[Items listed in a dataset]
-- Opening Marker --

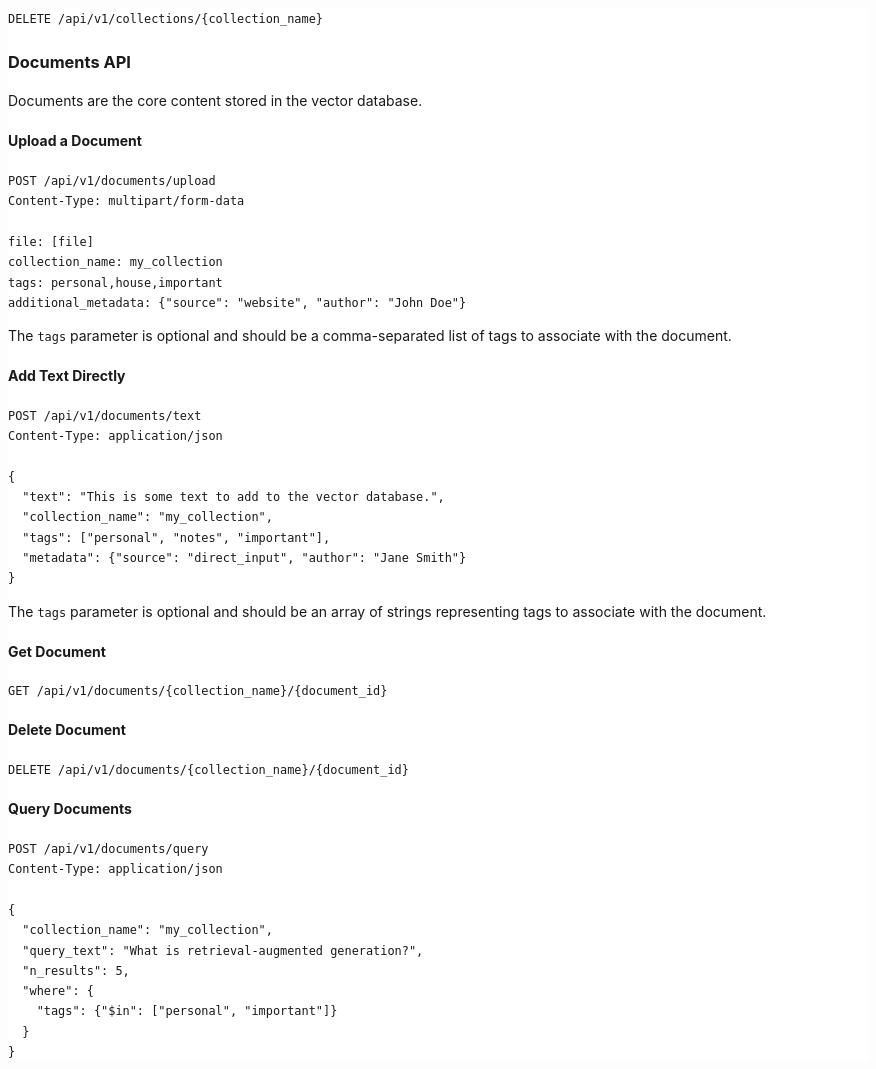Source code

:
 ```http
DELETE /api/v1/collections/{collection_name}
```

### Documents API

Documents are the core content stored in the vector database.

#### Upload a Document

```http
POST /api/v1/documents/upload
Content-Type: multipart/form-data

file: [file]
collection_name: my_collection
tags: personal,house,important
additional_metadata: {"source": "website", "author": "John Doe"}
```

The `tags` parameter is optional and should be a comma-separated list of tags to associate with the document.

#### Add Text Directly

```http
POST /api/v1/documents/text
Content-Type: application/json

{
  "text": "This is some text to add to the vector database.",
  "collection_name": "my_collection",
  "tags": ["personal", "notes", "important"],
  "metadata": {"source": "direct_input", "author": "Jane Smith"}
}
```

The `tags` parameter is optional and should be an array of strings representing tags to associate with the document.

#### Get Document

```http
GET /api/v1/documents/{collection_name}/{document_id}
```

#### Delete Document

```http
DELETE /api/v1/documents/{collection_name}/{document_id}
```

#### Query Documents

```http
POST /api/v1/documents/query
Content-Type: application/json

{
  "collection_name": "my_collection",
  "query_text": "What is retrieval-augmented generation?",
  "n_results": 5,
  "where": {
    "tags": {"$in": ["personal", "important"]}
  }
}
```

-- Closing Marker --
-- Opening Marker --

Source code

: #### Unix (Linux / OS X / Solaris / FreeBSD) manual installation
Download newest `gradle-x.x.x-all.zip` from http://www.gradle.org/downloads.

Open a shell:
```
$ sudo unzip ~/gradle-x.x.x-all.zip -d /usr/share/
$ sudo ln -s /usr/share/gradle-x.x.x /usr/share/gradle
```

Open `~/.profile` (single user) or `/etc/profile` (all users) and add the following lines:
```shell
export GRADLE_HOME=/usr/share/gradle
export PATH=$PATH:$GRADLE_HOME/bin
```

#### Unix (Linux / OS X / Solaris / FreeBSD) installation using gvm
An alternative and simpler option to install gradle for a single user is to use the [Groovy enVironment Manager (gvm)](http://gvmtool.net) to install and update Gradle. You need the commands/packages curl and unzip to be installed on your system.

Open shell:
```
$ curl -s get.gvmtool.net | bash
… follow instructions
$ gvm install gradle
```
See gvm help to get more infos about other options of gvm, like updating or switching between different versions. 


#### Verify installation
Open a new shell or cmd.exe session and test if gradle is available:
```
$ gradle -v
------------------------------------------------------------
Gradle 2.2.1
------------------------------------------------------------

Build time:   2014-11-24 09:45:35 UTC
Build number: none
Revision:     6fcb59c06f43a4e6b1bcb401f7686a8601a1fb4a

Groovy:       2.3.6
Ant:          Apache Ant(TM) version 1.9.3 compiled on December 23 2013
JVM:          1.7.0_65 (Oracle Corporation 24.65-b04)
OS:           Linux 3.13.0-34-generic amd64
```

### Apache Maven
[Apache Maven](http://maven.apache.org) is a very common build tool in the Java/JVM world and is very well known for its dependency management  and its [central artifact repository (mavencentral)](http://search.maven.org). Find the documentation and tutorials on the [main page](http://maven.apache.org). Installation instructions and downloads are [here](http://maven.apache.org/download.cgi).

-- Closing Marker --

-- Exercise directions --
Which of the lines above hold the word "Maven"? Copy each one.

-- Solution for this task --
### Apache Maven
[Apache Maven](http://maven.apache.org) is a very common build tool in the Java/JVM world and is very well known for its dependency management  and its [central artifact repository (mavencentral)](http://search.maven.org). Find the documentation and tutorials on the [main page](http://maven.apache.org). Installation instructions and downloads are [here](http://maven.apache.org/download.cgi).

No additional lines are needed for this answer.